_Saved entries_
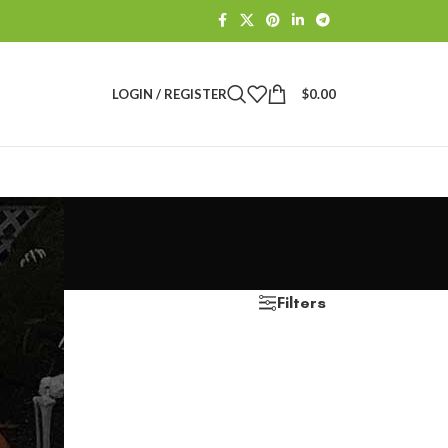
LOGIN / REGISTER
$
0.00
Filters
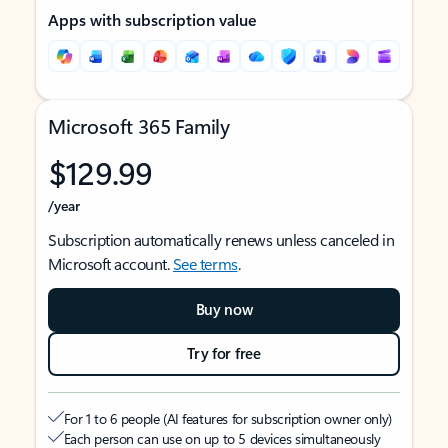
Apps with subscription value
Microsoft 365 Family
$129.99
/year
Subscription automatically renews unless canceled in
Microsoft account.
See terms
.
Buy now
Try for free
For 1 to 6 people (AI features for subscription owner only)
Each person can use on up to 5 devices simultaneously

_What is needed_
Please list every line of text from the entries above as a numbered list, omitting blank lines and leaving the pictures out.

_Response to the exercise_
1. LOGIN / REGISTER
2. $
3. 0.00
4. Filters
5. Apps with subscription value
6. Microsoft 365 Family
7. $129.99
8. /year
9. Subscription automatically renews unless canceled in
10. Microsoft account.
11. See terms
12. .
13. Buy now
14. Try for free
15. For 1 to 6 people (AI features for subscription owner only)
16. Each person can use on up to 5 devices simultaneously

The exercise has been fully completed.